(Oct. 18, 2005, updated 9:15 p.m. after multiple updates) -- At a midafternoon news conference held at LB's Emergency Communications and Operations Center and attended by LBReport.com, a Verizon spokesman said service has been restored to all Verizon offices following a major telephone outage affecting LB and much of the 562 area code from about 2:30 a.m. until roughly noon today (Oct. 18).
Areas affected stretched from parts of southbay to Huntington Beach, and included Signal Hill, Lakewood and several other cities.
Verizon External Affairs Dir. for the LB area, Mike Murray, said the problem has been traced to Verizon's central LB switching office downtown on Elm Ave. near 6th St. and spread to other offices. He said it resulted from some type of computer malfunction, either a hardware or a software problem or a combination of both.

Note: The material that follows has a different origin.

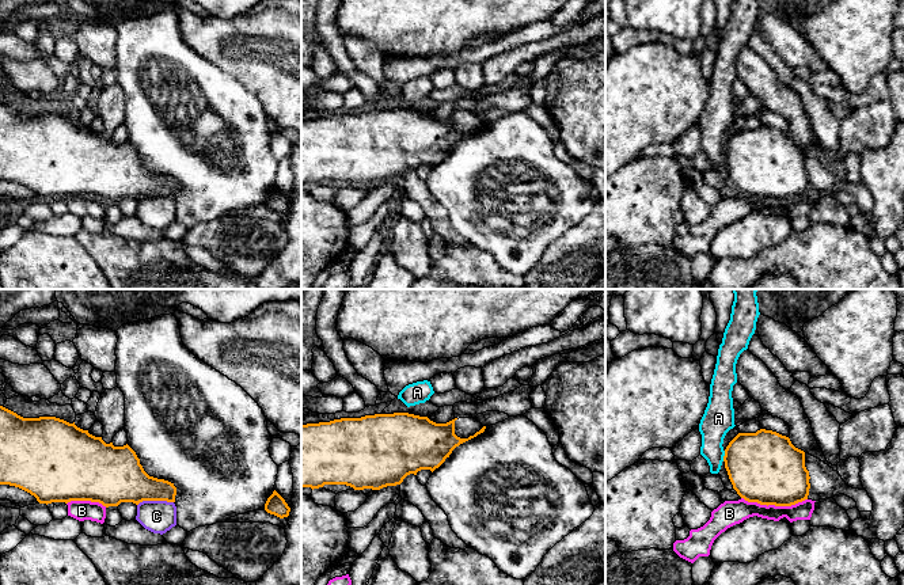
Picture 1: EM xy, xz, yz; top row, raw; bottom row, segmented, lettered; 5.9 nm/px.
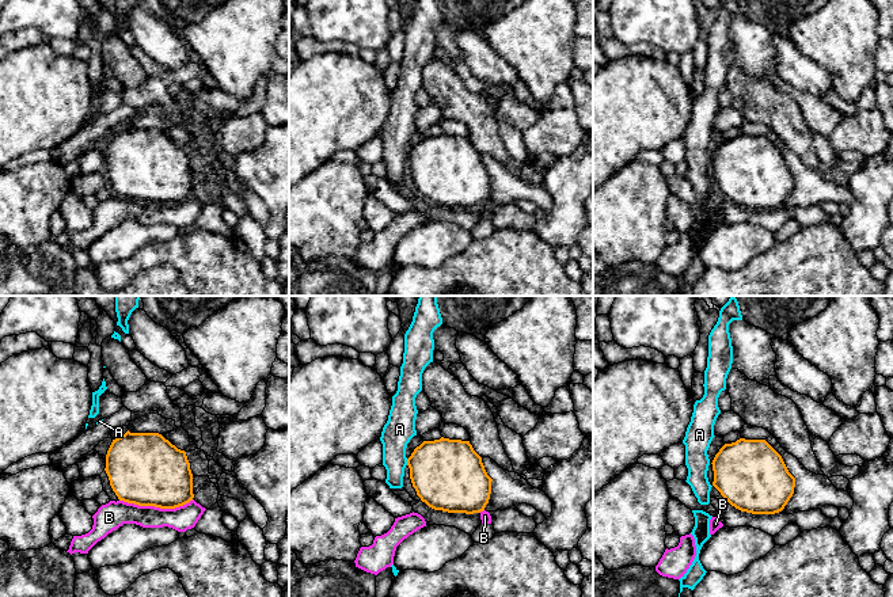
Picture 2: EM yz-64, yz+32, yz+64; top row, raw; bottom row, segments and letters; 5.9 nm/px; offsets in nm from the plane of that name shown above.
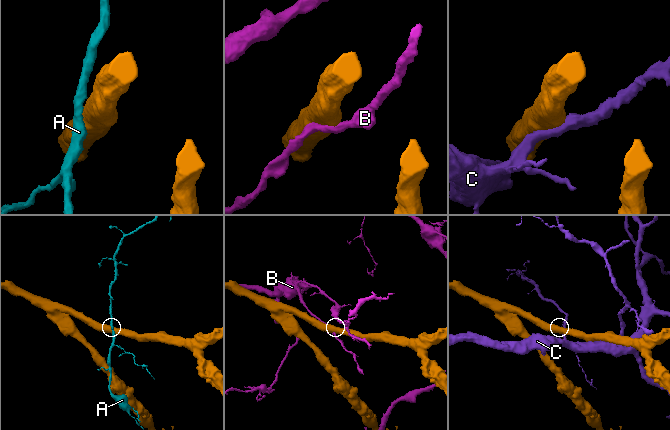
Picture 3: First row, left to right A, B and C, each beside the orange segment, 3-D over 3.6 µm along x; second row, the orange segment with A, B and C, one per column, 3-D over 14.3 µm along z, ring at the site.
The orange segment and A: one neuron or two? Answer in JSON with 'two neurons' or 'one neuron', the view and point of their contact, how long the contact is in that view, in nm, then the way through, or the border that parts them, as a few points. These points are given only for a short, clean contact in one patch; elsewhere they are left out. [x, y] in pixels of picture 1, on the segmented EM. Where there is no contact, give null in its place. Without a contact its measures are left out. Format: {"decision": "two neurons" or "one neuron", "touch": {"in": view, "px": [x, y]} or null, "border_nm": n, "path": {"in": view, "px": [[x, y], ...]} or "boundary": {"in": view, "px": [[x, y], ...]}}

Mr. Murray said that as of 1:30 p.m., the problem had been rectified. He likened the immediate cure to the task of replacing a major hard drive and all the data on it. He said that as of 1:30 p.m., the problem was no longer affecting other central offices.
In response to multiple questions from reporters, Mr. Murray said there is redundancy built into the system and technicians are working to find out exactly went wrong. In response to a reporter's question -- "could this happen again?" -- Mr. Murray indicated it could [in context: until the problem is pinpointed.]
Mr. Murray later reported at tonight's City Council meeting, which included a detailed report by LBPD and LBFD. [LBReport.com coverage click here.]
City management, LBPD and LBFD officials said additional resources were reployed on the street to respond to calls for service. There were no injuries reported.
There were mixed reports on the extent to which 911 calls went through (to CHP). [Obviously, we didn't check this in real time]. LBPD said they couldn't be sure all cell phone 911 calls got through, but they were getting some routed from CHP, and even sporadic ones directly. LBPD confirmed that some calls for service were answered by officers being "flagged down" in the field by residents.
For hours, LB residents and businesses had dial tone but hard-wired phones didn't reach numbers much beyond one's neighborhood. Dialing across town or outside the area produced a "fast busy." Incoming calls from outside one's neighborhood also didn't work.
The outage continued into the the work day, affecting some businesses.
And no, cell phones didn't work consistently either. Some 562 area Cingular cell phones received the "fast busy" in parts of LB, but seemed to work in other areas...and some people reported their cell phones worked OK.
One reader reported his Verizon DSL service was working.
The outage reportedly began about 2:30 a.m...and by the predawn hours, LB's Emergency Communications & Operations Center was fired up and operating.
LBReport.com was on scene before dawn...but unable to post by the Verizon phone failure until our service was partially restored at about 11:30 a.m.
[Comment: LBReport.com is taking steps to ensure redundancy in this in the future.]
LBPD and LBFD shifts were extended with increased deployments to increase visibility.
L.A. area media came to LB to cover the story. LBFD Public Information Officer Jeff Reeb talks live with Fox11/KTTV.
Coupled with a steady rain, it was a miserable morning.
ABC7 reporter Sid Garcia waits for his next live shot.